The tech-heavy Nasdaq Composite gained 1 percent after falling 3.6 percent on Wednesday. Six of the “Magnificent Seven” tech giants – Apple, Microsoft, Alphabet, Amazon, Meta and Nvidia – have made progress. However, Tesla, boosted in part by co-founder Elon Musk’s good relations with President-elect Donald Trump, slipped 1 percent after falling 8 percent in the previous session.

“We’ve been so focused on Trump (in recent weeks), but right now it seems almost like a Jay Powell-style stock market again,” said Jeff Weniger, head of equity strategy at WisdomTree, referring to the chairman the Fed.

In bond markets, the yield on the benchmark 10-year Treasury note rose another 0.05 percentage points to 4.55 percent, its highest level in more than six months, after rising sharply on Wednesday. The dollar gained another 0.2 percent against a basket of peers on Thursday, after rising to its highest level since November 2022 in the previous session.

The Fed cut interest rates by a quarter point on Wednesday, but rattled investors after it raised its inflation forecasts for 2025 and scaled back its forecasts for further rate cuts. It was the central bank’s last meeting before Trump takes office next month.

Concerns that inflation could stagnate above 2 percent contributed to Fed officials forecasting only half a percentage point worth of cuts in 2025, down from a full percentage point in their previous forecasts in September.

“I think the market was expecting the Fed to cut rates, but also maintained the possibility of further cuts next year,” said Akshay Singal, global head of short-term rates trading at Citigroup.

Instead, the Federal Reserve has made a significant change in policy and has given itself more of an opportunity to “keep interest rates on hold for a period of time” to absorb any impact of looser fiscal policy, he added, predicting that the hawkish rhetoric will weigh on the dollar would boost further.
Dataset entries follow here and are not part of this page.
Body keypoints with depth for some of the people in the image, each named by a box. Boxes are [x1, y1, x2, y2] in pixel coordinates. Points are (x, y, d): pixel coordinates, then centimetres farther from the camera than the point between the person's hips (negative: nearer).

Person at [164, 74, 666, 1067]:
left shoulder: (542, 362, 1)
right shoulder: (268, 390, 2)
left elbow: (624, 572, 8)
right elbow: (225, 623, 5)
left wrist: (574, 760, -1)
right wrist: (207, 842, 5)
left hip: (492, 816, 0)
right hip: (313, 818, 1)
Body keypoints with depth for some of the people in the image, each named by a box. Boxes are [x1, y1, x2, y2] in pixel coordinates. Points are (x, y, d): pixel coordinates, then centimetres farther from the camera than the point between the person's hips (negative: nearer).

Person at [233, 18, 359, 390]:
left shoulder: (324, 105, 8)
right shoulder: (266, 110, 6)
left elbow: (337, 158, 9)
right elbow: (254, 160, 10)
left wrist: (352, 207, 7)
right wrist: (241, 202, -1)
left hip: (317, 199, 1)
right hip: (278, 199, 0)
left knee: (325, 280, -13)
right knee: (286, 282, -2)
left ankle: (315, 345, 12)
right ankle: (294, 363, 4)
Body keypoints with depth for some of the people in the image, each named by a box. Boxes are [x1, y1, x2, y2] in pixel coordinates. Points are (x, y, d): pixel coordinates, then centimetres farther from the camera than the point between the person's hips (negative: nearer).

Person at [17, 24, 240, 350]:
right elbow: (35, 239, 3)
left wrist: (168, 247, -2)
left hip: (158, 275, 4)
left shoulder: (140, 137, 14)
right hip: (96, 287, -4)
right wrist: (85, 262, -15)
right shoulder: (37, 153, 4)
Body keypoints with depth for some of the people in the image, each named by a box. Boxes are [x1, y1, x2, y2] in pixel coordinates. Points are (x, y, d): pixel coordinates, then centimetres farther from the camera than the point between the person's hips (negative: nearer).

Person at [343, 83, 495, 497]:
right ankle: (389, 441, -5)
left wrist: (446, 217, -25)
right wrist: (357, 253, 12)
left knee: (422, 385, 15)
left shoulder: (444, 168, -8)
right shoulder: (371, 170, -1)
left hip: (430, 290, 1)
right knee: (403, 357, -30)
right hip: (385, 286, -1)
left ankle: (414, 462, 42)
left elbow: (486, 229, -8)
According to CME Group data based on federal funds futures, investors now see about an 85 percent chance that the Fed will either refrain from cutting rates or cut rates once or twice next year.

The Fed’s hawkish outlook ricocheted on markets in Europe and Asia on Thursday. Europe’s benchmark Stoxx 600 fell 1.5 percent and Britain’s FTSE 100 fell 1.1 percent. Previously, the markets in India, Japan, South Korea and Hong Kong also closed in the red.

Emerging market stocks were also affected, with MSCI’s broad EM index falling 1.1 percent.